■ Entries shown
----------

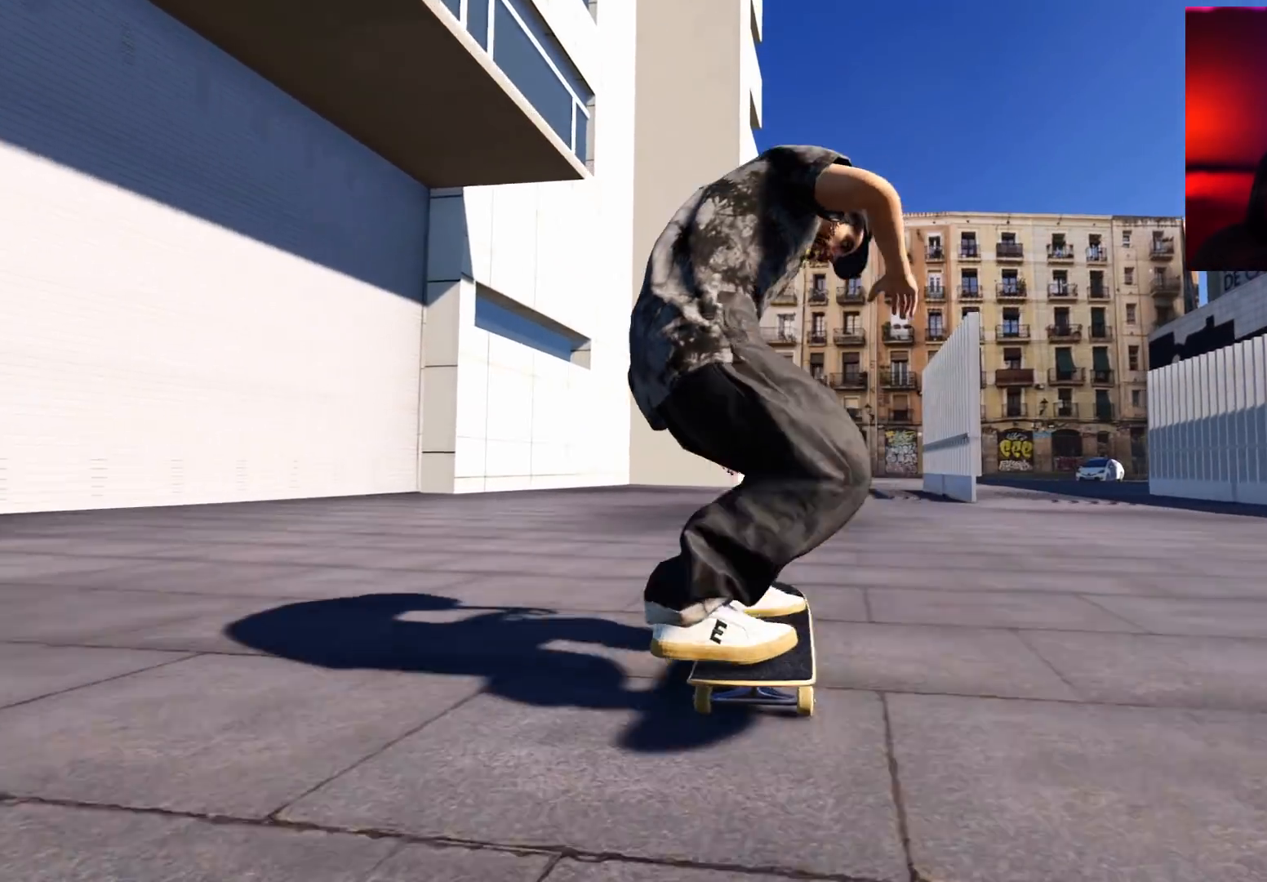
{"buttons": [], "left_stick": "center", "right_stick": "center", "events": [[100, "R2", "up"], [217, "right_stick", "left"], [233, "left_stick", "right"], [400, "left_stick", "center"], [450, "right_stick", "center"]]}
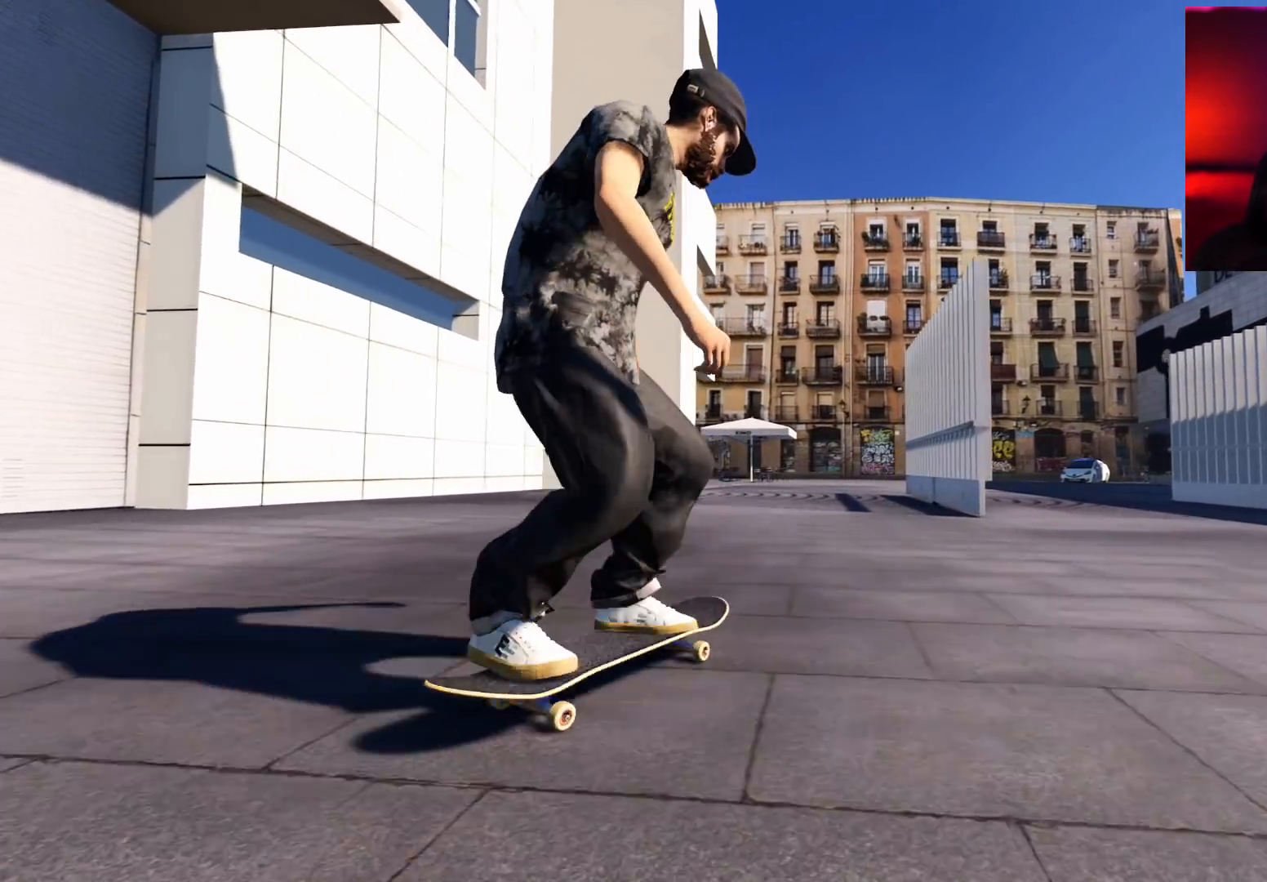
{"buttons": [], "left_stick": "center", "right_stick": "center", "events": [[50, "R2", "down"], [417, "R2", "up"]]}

----------

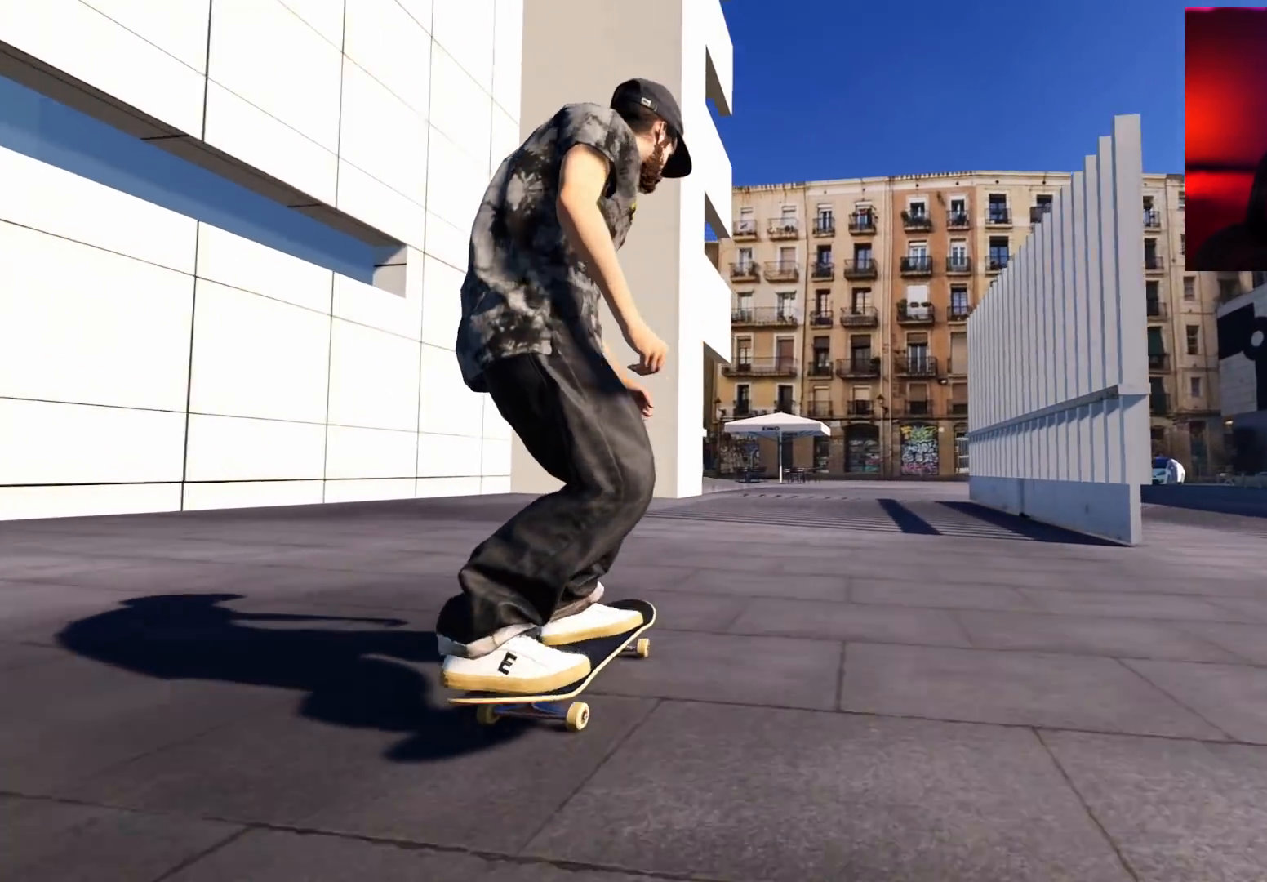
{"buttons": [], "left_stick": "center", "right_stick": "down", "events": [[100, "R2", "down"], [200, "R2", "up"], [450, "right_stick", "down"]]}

----------

■ What to do
Work out how many lines above have the string "down" in them, and give only the number.

■ Exercise response
2